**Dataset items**
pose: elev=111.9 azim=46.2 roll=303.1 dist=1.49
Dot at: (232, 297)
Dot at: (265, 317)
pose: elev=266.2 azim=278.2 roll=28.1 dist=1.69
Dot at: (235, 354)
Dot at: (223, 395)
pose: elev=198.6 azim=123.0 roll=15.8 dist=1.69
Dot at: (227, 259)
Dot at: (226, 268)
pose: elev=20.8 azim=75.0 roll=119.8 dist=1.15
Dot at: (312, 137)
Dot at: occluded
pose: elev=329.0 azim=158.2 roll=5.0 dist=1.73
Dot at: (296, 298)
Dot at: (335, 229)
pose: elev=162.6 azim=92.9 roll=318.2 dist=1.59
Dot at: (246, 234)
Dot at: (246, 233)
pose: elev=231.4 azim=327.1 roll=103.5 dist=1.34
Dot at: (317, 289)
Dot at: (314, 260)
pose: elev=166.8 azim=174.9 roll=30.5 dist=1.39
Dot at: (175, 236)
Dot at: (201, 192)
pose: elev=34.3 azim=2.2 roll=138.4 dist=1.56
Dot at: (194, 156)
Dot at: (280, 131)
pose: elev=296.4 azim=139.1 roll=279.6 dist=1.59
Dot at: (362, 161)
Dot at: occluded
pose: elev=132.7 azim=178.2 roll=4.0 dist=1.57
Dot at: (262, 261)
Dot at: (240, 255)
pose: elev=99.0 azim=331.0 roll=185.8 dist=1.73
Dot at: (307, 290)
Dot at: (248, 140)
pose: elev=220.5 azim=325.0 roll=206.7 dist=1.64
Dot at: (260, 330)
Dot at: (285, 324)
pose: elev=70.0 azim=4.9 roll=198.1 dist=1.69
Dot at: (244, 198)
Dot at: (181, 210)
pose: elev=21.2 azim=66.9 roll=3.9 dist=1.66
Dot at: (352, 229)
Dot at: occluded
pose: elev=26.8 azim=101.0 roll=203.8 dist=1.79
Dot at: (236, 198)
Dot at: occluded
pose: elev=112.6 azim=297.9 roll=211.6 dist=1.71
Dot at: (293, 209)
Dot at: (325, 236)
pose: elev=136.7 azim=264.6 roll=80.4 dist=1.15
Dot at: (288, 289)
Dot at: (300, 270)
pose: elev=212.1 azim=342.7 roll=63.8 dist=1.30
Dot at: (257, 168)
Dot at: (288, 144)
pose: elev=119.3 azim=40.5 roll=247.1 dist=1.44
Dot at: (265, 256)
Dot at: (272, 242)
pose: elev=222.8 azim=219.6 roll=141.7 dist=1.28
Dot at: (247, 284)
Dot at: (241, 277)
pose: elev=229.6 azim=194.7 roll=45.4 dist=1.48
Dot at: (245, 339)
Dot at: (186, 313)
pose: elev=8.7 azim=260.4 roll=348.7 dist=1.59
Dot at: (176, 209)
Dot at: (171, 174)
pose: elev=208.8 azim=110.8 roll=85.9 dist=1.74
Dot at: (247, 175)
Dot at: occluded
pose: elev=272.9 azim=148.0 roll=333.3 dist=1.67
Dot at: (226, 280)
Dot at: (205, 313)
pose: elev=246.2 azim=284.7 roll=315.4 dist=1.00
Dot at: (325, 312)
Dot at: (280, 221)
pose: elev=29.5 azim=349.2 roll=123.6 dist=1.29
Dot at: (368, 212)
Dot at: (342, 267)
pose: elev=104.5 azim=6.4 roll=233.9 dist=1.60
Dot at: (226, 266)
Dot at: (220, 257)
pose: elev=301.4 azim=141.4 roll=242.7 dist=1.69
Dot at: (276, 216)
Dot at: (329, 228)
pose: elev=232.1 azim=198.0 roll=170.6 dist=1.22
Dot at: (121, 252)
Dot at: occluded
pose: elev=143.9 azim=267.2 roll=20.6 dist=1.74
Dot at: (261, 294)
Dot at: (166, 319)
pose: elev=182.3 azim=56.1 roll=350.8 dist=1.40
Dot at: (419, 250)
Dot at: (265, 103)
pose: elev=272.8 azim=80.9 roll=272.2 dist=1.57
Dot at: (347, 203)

**Written task**
Rescale the entries from their beginning through the line containing "Dot at: (226, 268)", reproducing every line including the requests, with each answer coordinate multiplied by 1.2 and rounded to a whole number, halves rounded up.

**Result for this exercise**
pose: elev=111.9 azim=46.2 roll=303.1 dist=1.49
Dot at: (232, 297)
Dot at: (318, 380)
pose: elev=266.2 azim=278.2 roll=28.1 dist=1.69
Dot at: (235, 354)
Dot at: (268, 474)
pose: elev=198.6 azim=123.0 roll=15.8 dist=1.69
Dot at: (227, 259)
Dot at: (271, 322)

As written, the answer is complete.